For a given error rate, errors are expected to be more costly (in terms of metabolic resources and mobilization of cellular machineries) in highly expressed genes. Hence the fitness cost of mis-splicing is expected to increase with increasing expression level. Indeed, this is precisely what we observed in humans: the strength of selection against deleterious mutations at splice sites is strongly correlated to gene expression level (Fig. 6b). Since the risk of producing erroneous transcripts increases with the number of introns, this implies that all else being equal, there should be a stronger selective pressure against mis-splicing in intron-rich genes. The mutation-selection-drift theory therefore predicts that introns from weakly expressed/intron-poor genes should accumulate more non-optimal substitutions in their splice signals and therefore should show a higher splicing error rate. The relationships that we observe between [splice variant] rate, expression level, and intron number are perfectly consistent with these predictions, both in human (Fig. 5) and in paramecia (Fig. 3).
I'm not going to argue that this is a definitive answer to the problem but I'm pleased that more and more groups are promoting the idea that splicing errors is a viable explanation of the data. I'm also pleased that more attention is being paid to the fact that slightly deleterious events can persist in the population because they are effectively invisible to selection. This counters the prevailing narrative that everything we observe must be adaptive and functional.

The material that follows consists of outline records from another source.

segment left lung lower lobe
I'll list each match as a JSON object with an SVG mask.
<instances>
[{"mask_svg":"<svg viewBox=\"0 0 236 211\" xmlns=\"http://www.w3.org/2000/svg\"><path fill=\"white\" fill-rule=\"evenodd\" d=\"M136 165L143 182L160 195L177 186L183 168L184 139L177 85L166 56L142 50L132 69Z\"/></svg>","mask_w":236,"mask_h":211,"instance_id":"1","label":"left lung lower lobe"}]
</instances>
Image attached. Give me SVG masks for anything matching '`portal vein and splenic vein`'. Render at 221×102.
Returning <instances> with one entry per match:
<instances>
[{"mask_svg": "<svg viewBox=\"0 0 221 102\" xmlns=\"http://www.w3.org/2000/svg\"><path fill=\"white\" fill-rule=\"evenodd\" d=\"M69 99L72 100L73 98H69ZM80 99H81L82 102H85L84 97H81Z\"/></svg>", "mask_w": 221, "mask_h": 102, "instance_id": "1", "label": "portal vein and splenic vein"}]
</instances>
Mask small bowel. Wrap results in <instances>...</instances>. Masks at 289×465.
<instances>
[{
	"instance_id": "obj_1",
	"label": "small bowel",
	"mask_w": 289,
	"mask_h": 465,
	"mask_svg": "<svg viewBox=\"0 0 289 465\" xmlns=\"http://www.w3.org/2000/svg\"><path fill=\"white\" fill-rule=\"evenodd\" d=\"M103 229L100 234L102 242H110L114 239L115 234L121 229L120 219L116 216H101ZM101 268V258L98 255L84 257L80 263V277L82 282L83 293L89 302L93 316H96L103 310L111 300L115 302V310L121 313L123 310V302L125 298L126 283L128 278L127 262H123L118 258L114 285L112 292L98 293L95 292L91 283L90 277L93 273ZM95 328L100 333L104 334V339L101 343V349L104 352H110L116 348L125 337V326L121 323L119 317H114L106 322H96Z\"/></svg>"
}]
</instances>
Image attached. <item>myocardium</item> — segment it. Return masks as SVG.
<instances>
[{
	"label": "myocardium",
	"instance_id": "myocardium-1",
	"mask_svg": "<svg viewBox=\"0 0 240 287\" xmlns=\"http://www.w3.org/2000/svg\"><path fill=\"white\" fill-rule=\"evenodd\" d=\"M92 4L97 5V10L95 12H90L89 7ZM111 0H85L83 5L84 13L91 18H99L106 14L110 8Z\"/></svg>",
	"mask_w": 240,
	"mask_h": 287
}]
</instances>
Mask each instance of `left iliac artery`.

Note: Saudermont et al. (2019) review the literature on the rate of splicing errors and note that it can be as high as 3%. My own review of the literature suggests that an error rate of this magnitude is rare but splicing is still error-prone. I estimate that a typical splice site is only 99.9% effective and, in addition, inappropriate splice sites are activated about 0.1% of the time in a typical human gene. Saudermont et al. alerted me to a paper by Stepankiw et al. (2015) that I hadn't read before. Those authors presented evidence that 1% of all transcripts are incorrectly spliced due to errors in the spliceosome reaction.

1. The authors refer to all splice variants as examples of alternative splicing (AS). I think this is confusing since the term "alternative splicing" has been used for decades to refer to real examples of differential splicing with a biological function. I think we should reserve that term for biologically meaningful examples of splice variants as opposed to variants due to splicing errors.

Stepankiw, N., Raghavan, M., Fogarty, E. A., Grimson, A., and Pleiss, J.A. (2015) Widespread alternative and aberrant splicing revealed by lariat sequencing. Nucleic acids research, 43:8488-8501. [doi: 10.1093/nar/gkv763]


  1. Great read!

    Where is this stated 3% splicing error rate stated: "Saudermont et al. (2019) review the literature on the rate of splicing errors and note that it can be as high as 3%"?

    I can't find a Saudemont paper from 2019 nor can I find it on their 2017 Paramecium paper. I have seen estimates between 0.1% and 1%, so I'm curious where a 3% splicing error rate is stated.

  2. Hi profesor Moran
    What do u think about this paper?

    In the human genome, more than 4.5 million sequences can be readily identified as derived from transposable elements (TEs), accounting for at least 50% of its DNA content.

    Long discarded as junk DNA, TEs are increasingly recognized as major motors of genome evolution.

  3. Sort of an offshoot, but i'm curious what you think about Wright's shifting balance theory of evolution, here: It seems like it has a lot of potential to explain both macroevolutionary processes and population genetic level processes.

  4. This is excellent! I'm glad to hear of this controversy, it reminds me of hidden dogmas that I probably take for granted.